— start DOCUMENT —

# Anyone having problems getting to the forums???!!!



## SweetNic_JA (Dec 14, 2004)

I can't get on the board AT ALL when I'm at work and I can barely get on when I'm at home? What's going on? I didn't change anything w/ my computer so I'm guess the servers that this board is hosted on is giving trouble.

Is anyone else having a hard time? I'm guessing that's the case b/c I haven't been on this whole weekend and there are only 100 new posts on the OT board.


----------



## Falon (Dec 14, 2004)

This is the first time I have been able to get on all day. I can't get on at work at all. It was torture.


----------



## dimopoulos (Dec 14, 2004)

Related topic: here


----------



## SweetNic_JA (Dec 14, 2004)

great thanx. Is the transition complete at this point? Are we still at risk for experiencing the 105 second load times?


----------



## buffalosoldier (Dec 14, 2004)

me too !


----------



## dimopoulos (Dec 14, 2004)

[ QUOTE ]
*SweetNic_JA said:*
great thanx. Is the transition complete at this point? Are we still at risk for experiencing the 105 second load times? 

[/ QUOTE ]
No I don't think so. I have taken out the ads server and will keep it down for a couple of days until I get more statistics and monitor the site so that we don't get peaks and if we do we are prepared for it. So far the statistics that I have collected show an average of 3 seconds for the main page to load which is acceptable. The server has been below 2% utilization for a couple hours now - instead of nearly 60% earlier which points that the issue has been resolved.

— end DOCUMENT —
— start INFORMATION SHOWN —

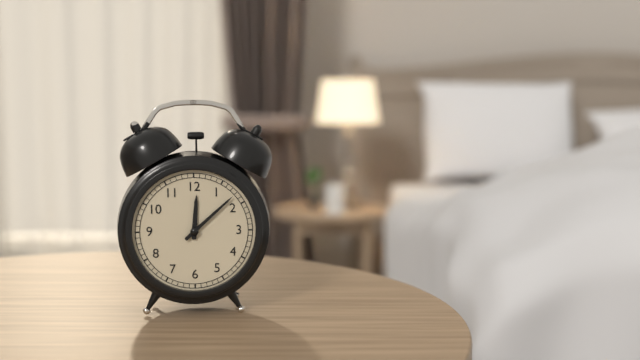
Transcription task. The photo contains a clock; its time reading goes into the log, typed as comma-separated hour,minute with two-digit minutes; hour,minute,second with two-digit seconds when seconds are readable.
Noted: 12,08
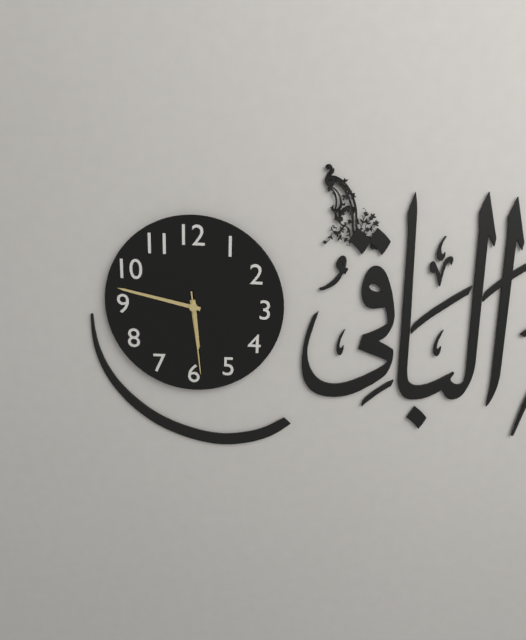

— end INFORMATION SHOWN —

Extend the forum thread about trouble reaching the board, picking up after its last post.

RESULT FOR THIS TASK =
If I find something that is alarming I will let you all know.


----------



## JuJuBoo (Dec 14, 2004)

I deleted (expired) my cookies, and then I was able to log on. But earlier, I was a hot mess without my forum. /images/graemlins/frown.gif


----------



## dimopoulos (Dec 14, 2004)

Another link you might want to try out in the future which works whether you are logged in or out is this one My Cookies which will expire all the cookies set by this board.


----------



## nurseN98 (Dec 15, 2004)

Thank da LORD! /images/graemlins/clap.gif

I was about to start seizing from withdrawel..... /images/graemlins/laugh.gif


----------



## MizAvalon (Dec 15, 2004)

Glad I'm not the only one. I've been going crazy for almost 2 days!


----------



## LEOLADYSW (Dec 15, 2004)

Thanks Nikos.  I appreciate everything you are doing,and I apologize for anything I did to slow your good work.


----------



## jainygirl (Dec 15, 2004)

[ QUOTE ]
*MizAvalon said:*
Glad I'm not the only one. I've been going crazy for almost 2 days! 

[/ QUOTE ]

I know, me too... i was about to take up knitting again /images/graemlins/look.gif 

Thanks for the info Nikos /images/graemlins/smile.gif -- jainygirl


----------



## sillygurl18 (Dec 15, 2004)

Yep I just now got on and saw this thread.


----------



## Honey01 (Dec 15, 2004)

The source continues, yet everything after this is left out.